* _Work to be completed_
What you give back should be exactly the opening lines of the data, ending with the line that contains "indoor plant: present" and including it.

[Household object detections]
+++

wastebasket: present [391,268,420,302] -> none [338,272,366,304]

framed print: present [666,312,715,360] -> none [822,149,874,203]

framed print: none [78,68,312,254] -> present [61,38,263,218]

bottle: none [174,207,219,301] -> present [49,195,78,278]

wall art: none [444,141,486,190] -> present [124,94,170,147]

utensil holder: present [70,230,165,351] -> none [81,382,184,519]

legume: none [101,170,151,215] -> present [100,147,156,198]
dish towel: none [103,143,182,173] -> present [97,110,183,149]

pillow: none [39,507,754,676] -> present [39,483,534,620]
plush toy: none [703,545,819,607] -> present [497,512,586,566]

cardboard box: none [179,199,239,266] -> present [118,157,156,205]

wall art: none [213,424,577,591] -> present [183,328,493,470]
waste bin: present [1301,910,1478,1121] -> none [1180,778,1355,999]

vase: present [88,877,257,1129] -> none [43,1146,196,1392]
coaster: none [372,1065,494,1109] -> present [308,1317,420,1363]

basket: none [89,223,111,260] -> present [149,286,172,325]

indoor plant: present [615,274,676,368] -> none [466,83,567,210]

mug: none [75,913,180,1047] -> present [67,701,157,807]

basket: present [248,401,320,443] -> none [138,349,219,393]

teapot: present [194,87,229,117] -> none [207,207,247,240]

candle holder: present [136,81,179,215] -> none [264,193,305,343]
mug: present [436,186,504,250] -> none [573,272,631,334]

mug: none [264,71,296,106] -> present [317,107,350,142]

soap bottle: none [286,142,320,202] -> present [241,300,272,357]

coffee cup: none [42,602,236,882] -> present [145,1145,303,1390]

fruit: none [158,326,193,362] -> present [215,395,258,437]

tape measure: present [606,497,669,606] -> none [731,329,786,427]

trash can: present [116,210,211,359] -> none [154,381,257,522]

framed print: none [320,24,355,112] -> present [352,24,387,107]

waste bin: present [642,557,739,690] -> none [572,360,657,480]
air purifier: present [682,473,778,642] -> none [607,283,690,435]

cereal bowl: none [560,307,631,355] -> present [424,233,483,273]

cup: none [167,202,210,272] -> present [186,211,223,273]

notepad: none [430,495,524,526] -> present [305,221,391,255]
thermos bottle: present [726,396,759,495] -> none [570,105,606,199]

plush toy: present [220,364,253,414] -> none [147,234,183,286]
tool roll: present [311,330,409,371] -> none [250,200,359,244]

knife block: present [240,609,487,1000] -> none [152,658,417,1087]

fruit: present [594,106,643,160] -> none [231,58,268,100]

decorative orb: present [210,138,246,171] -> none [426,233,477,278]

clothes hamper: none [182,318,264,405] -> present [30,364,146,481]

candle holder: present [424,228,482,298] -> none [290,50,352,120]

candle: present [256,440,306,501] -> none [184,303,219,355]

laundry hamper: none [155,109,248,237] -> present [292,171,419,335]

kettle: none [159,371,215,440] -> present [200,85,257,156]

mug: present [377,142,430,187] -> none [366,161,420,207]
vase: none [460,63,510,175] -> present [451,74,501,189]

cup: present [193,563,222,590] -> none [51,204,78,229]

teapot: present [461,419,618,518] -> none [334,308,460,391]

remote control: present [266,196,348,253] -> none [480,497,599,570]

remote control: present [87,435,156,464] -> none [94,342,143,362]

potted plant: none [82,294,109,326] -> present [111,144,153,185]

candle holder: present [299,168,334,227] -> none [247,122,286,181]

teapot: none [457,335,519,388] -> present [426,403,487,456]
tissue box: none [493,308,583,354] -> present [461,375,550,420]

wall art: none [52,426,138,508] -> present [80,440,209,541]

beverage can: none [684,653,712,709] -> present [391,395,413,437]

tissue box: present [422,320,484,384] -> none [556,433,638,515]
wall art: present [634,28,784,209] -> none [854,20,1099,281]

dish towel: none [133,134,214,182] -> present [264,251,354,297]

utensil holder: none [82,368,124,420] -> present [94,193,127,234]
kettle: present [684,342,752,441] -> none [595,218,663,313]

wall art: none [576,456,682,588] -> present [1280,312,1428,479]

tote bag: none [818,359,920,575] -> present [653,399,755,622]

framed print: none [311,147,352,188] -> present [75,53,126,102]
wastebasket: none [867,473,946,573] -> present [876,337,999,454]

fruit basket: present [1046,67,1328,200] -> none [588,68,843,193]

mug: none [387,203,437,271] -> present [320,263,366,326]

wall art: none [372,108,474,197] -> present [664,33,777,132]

+++

* _Written response_
wastebasket: present [391,268,420,302] -> none [338,272,366,304]

framed print: present [666,312,715,360] -> none [822,149,874,203]

framed print: none [78,68,312,254] -> present [61,38,263,218]

bottle: none [174,207,219,301] -> present [49,195,78,278]

wall art: none [444,141,486,190] -> present [124,94,170,147]

utensil holder: present [70,230,165,351] -> none [81,382,184,519]

legume: none [101,170,151,215] -> present [100,147,156,198]
dish towel: none [103,143,182,173] -> present [97,110,183,149]

pillow: none [39,507,754,676] -> present [39,483,534,620]
plush toy: none [703,545,819,607] -> present [497,512,586,566]

cardboard box: none [179,199,239,266] -> present [118,157,156,205]

wall art: none [213,424,577,591] -> present [183,328,493,470]
waste bin: present [1301,910,1478,1121] -> none [1180,778,1355,999]

vase: present [88,877,257,1129] -> none [43,1146,196,1392]
coaster: none [372,1065,494,1109] -> present [308,1317,420,1363]

basket: none [89,223,111,260] -> present [149,286,172,325]

indoor plant: present [615,274,676,368] -> none [466,83,567,210]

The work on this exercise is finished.